THE TASK:
Every line from the start of the entries up to and including the one bearing "not INST28 (I26, D);" must be printed verbatim, without the pictures.

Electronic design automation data
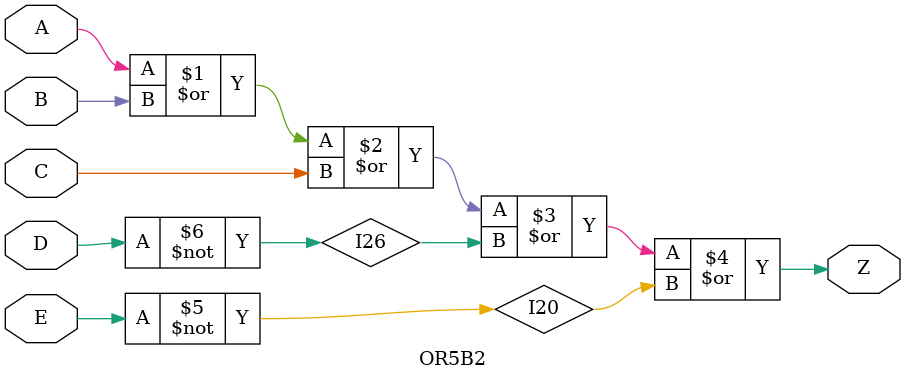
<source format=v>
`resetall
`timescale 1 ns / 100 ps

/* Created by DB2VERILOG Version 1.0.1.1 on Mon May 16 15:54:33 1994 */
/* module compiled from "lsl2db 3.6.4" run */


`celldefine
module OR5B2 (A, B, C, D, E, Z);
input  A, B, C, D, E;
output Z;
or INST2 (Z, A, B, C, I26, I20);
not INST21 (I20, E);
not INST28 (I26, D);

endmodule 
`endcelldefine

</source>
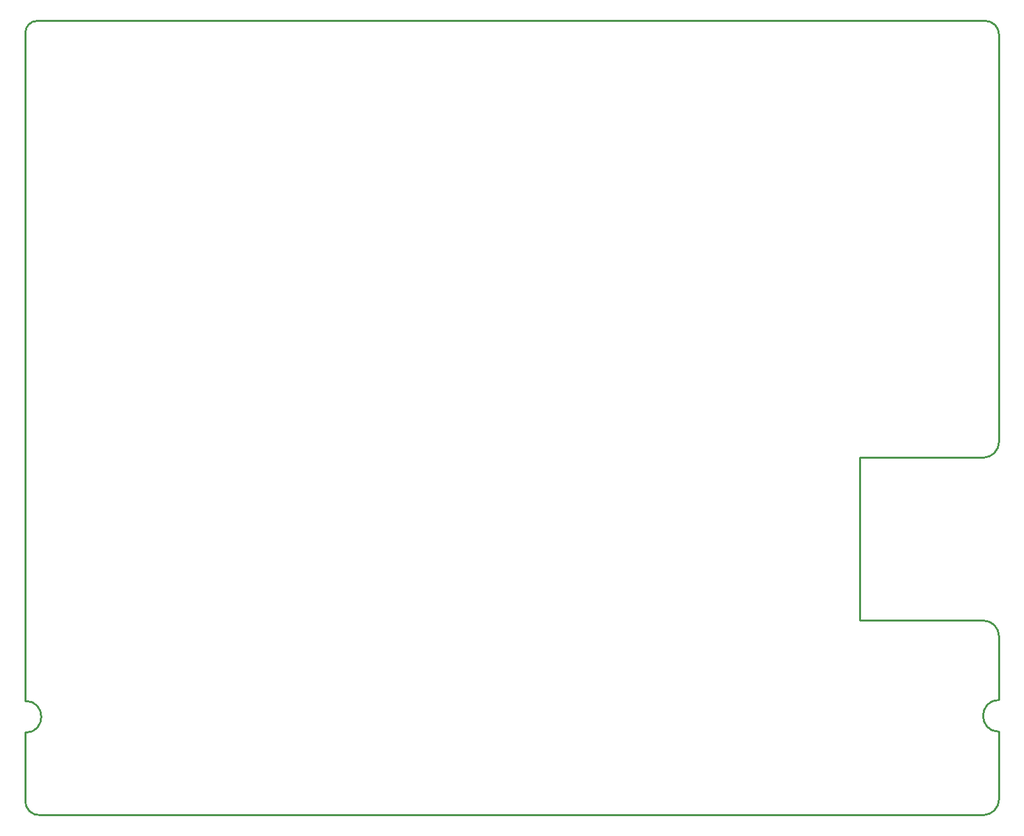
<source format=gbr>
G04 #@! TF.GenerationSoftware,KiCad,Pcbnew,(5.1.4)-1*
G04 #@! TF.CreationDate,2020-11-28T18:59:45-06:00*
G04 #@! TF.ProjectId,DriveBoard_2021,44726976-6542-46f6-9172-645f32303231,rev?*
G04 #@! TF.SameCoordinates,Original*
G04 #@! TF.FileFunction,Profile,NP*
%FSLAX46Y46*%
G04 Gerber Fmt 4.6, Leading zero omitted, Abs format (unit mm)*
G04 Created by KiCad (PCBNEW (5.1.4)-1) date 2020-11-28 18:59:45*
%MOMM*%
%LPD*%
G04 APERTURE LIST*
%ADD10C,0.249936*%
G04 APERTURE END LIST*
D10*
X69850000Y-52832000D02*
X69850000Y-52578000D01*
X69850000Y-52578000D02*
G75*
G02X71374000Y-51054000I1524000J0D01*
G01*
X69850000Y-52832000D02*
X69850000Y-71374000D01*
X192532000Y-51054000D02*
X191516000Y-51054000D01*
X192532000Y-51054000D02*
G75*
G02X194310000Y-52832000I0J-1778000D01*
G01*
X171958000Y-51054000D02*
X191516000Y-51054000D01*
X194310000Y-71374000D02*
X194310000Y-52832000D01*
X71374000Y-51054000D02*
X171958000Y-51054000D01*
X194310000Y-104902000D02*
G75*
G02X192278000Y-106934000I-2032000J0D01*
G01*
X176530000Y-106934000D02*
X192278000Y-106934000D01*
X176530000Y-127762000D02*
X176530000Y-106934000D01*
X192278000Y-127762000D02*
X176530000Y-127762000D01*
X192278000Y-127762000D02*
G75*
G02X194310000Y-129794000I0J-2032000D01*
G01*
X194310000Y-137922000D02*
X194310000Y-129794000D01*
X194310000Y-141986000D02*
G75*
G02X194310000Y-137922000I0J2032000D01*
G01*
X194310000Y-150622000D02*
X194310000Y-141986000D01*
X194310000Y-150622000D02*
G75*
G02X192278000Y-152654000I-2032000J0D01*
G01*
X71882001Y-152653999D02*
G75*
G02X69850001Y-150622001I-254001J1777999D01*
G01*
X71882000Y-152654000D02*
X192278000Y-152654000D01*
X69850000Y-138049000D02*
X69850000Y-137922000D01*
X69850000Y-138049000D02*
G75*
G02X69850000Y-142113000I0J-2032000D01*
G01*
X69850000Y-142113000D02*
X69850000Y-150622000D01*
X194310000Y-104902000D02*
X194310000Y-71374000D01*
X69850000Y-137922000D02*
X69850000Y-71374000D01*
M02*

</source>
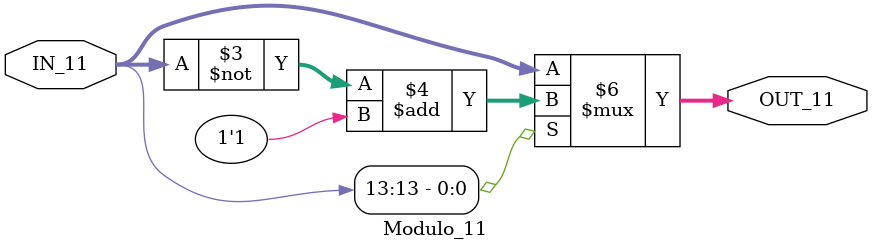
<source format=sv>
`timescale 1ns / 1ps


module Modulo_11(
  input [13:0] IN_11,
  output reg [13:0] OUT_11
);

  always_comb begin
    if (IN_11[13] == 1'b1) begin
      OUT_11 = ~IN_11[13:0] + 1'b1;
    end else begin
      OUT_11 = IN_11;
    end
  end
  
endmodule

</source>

WRITTEN ANSWER:
<source format=v>
`resetall
`timescale 1 ns / 100 ps

/* Created by DB2VERILOG Version 1.0.1.1 on Mon May 16 15:54:33 1994 */
/* module compiled from "lsl2db 3.6.4" run */


`celldefine
module OR5B2 (A, B, C, D, E, Z);
input  A, B, C, D, E;
output Z;
or INST2 (Z, A, B, C, I26, I20);
not INST21 (I20, E);
not INST28 (I26, D);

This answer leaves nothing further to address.